• Description of the task:
Go to the line holding "Figure 8. The" in the data below. Return it and each line after it through the last, exactly, and skip the pictures.

[Stored data entries]
......

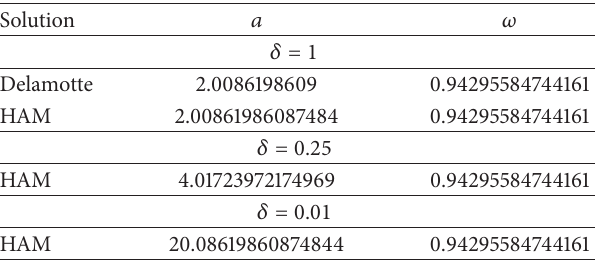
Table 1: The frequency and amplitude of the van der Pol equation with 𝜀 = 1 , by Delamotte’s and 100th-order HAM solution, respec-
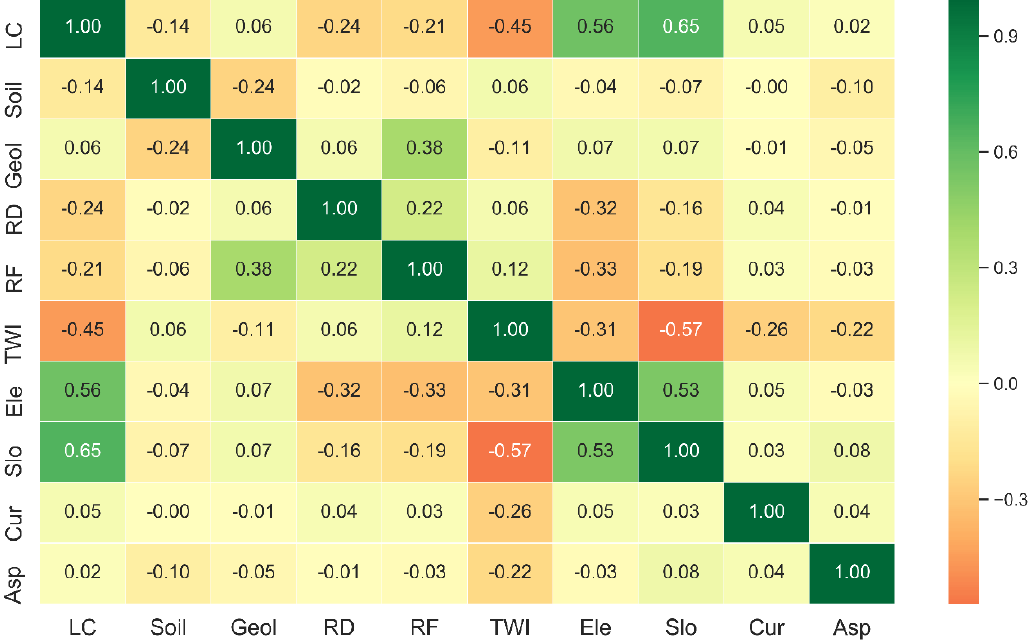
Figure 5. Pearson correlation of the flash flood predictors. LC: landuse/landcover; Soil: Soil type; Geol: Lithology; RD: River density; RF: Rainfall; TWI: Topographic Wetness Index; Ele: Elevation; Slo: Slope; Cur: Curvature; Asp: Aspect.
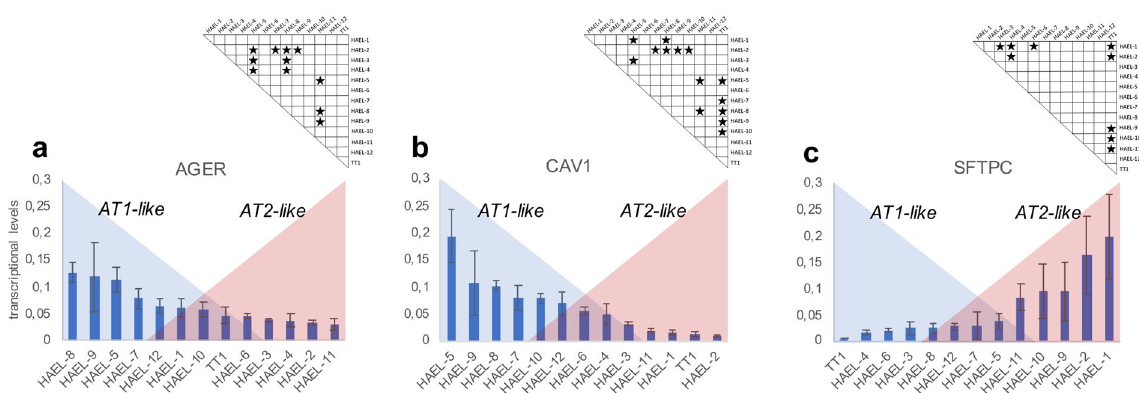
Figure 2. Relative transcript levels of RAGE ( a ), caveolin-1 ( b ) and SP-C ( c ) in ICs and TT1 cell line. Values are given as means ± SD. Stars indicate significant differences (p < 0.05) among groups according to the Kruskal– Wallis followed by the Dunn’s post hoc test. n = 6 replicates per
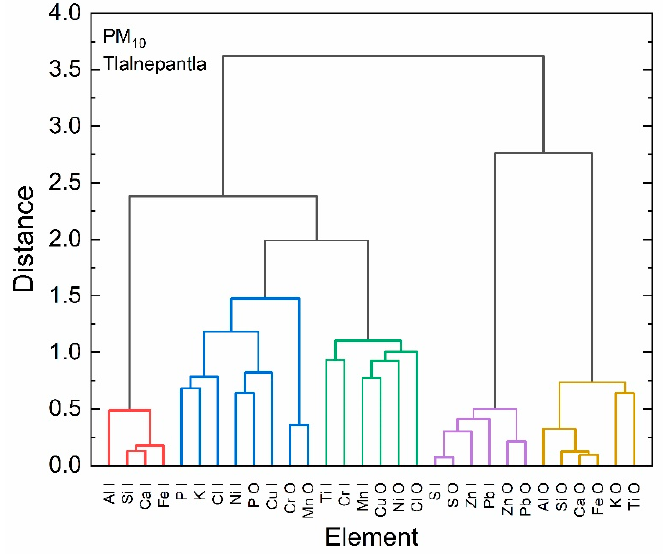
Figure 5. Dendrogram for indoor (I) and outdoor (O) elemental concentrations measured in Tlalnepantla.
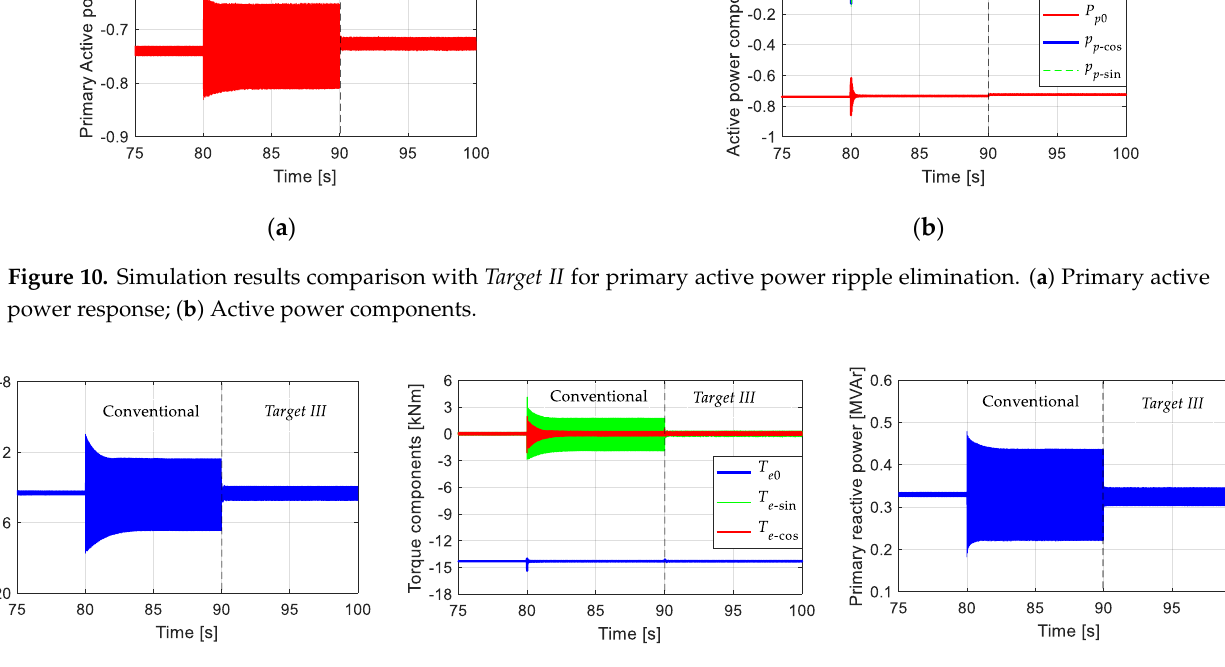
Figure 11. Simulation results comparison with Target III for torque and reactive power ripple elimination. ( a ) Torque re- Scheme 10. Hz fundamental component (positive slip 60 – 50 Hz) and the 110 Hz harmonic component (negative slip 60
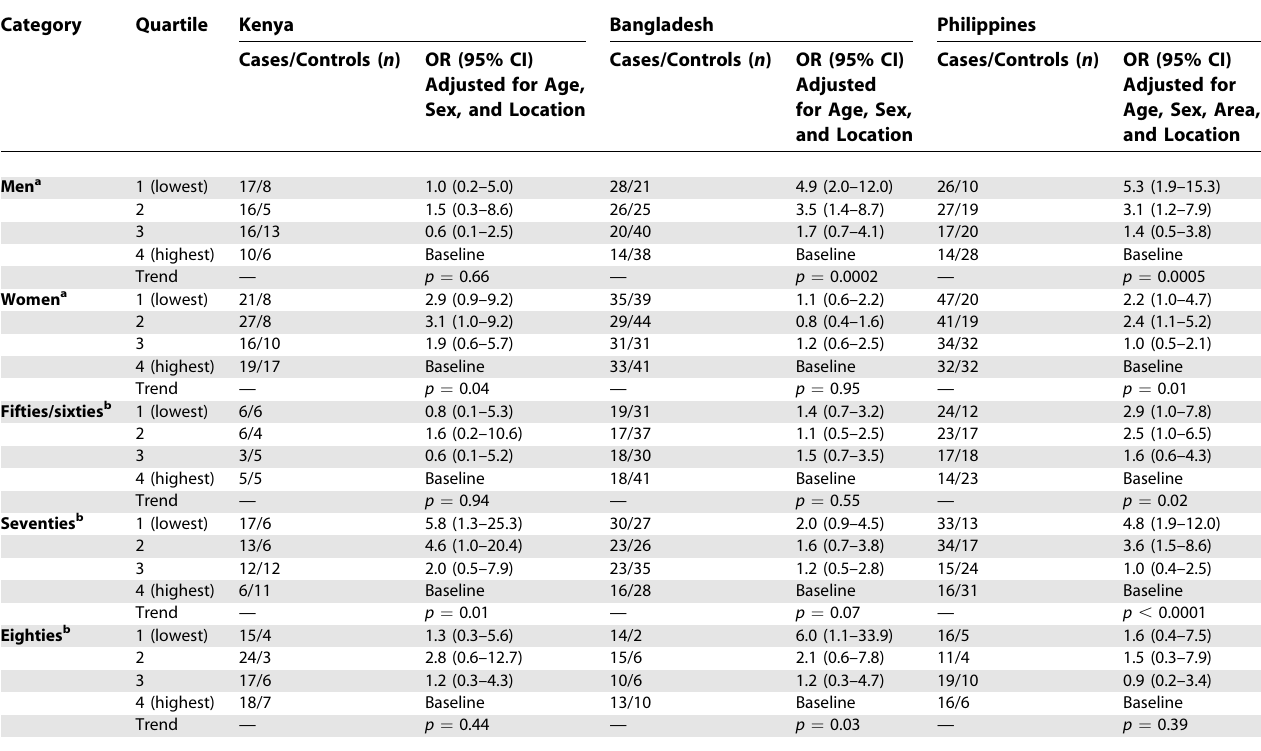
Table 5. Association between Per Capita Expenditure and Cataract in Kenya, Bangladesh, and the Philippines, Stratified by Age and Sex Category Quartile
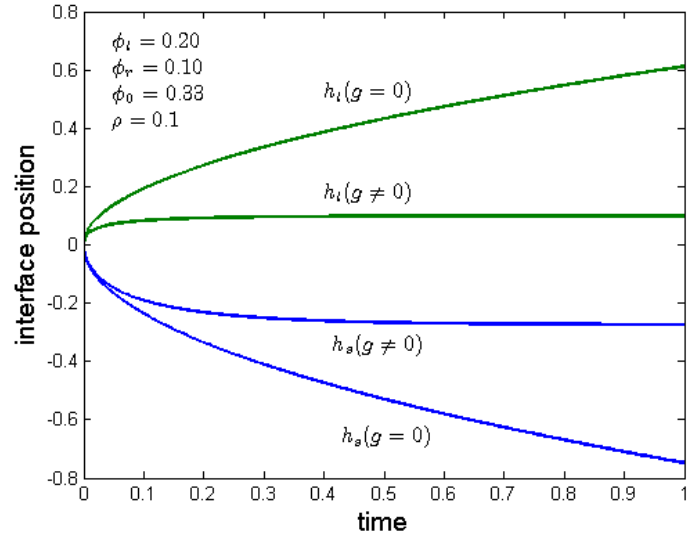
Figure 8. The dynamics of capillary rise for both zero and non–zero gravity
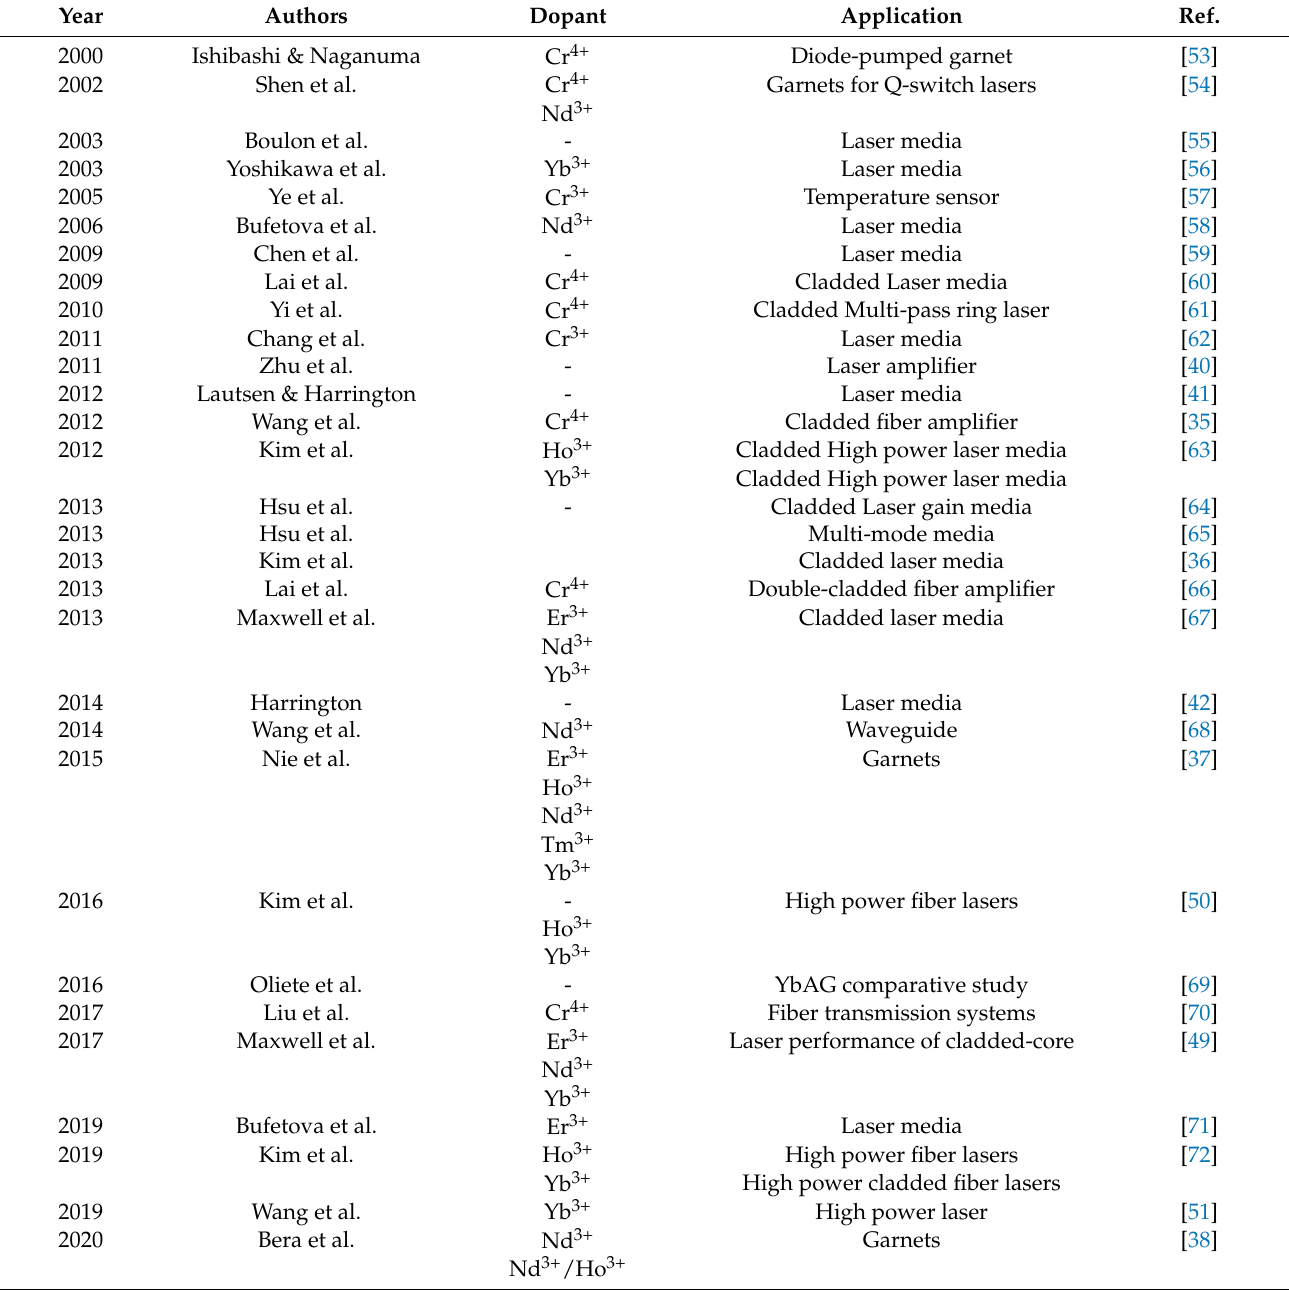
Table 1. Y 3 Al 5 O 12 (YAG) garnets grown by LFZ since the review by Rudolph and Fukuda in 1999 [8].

......

• Expected output:
Figure 8. The dynamics of capillary rise for both zero and non–zero gravity
Table 1. Y 3 Al 5 O 12 (YAG) garnets grown by LFZ since the review by Rudolph and Fukuda in 1999 [8].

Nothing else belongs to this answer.